The other party possibly prejudiced by the fact that a first right of refusal is not currently capable of being registered on the owner/grantor's title is the grantee of the first right. As stated above, it is the writer's assumption that most grantors of first rights of refusal will honour same and make it clear to any third party purchaser that acceptance of purchaser's offer is subject to the first right of refusal.  But what about the first right of refusal grantor who fails (carelessly or fraudulently) to advise a subsequent third party purchaser - or for that matter, anyone else contemplating acquiring a subsequent interest in the land, such a mortgagee - of the existence of the first right of refusal?

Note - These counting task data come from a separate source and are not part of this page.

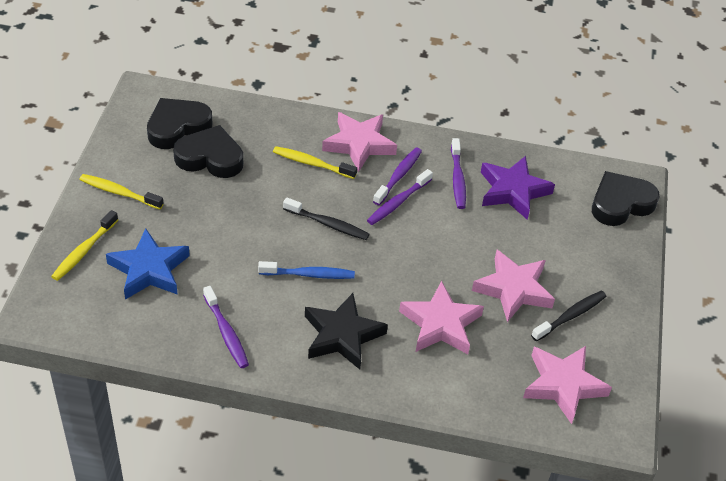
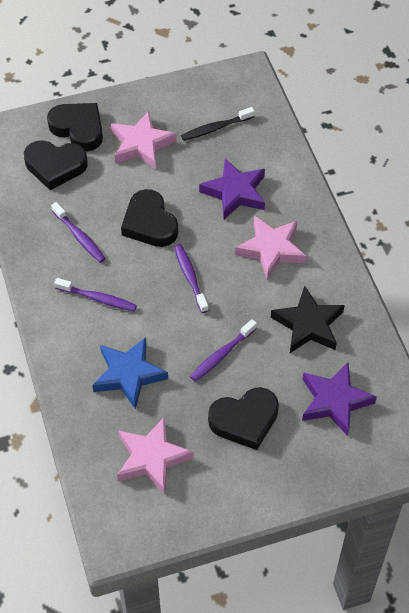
black heart: 3 -> 4
black toothbrush: 2 -> 1
blue toothbrush: 1 -> 0
pink star: 4 -> 3
purple star: 1 -> 2
yellow toothbrush: 3 -> 0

Under current law, the subsequent third party purchaser, mortgagee or other person acquiring an interest in the land would no doubt acquire free and clear of the first right of refusal. This would leave the grantee of the first right of refusal with a claim for damages against the owner.  Such a claim may not be adequate redress for the aggrieved first right of refusal holder.

PerhapsManitobalegislation should be amended so that holders of first rights of refusal are able to register, record or otherwise place notice of their rights against the owner's title so as to bind persons subsequently acquiring any interest in the owner's land.  Such amendment could specify that:

             (i)                in order to so register, record or otherwise place notice on title, the agreement creating the first right of refusal must clearly specify that it is the intention of the owner and grantee that the rights given to the grantee are intended to bind successors in title to and other persons acquiring interests in the owner's land; and

            (ii)                the agreement must itself be a legally valid agreement or grant (this may go without saying, but - and as noted by the Court in the Kadyschuk Case - it was open to argument that the first right of refusal agreement in question was void for uncertainty in several respects).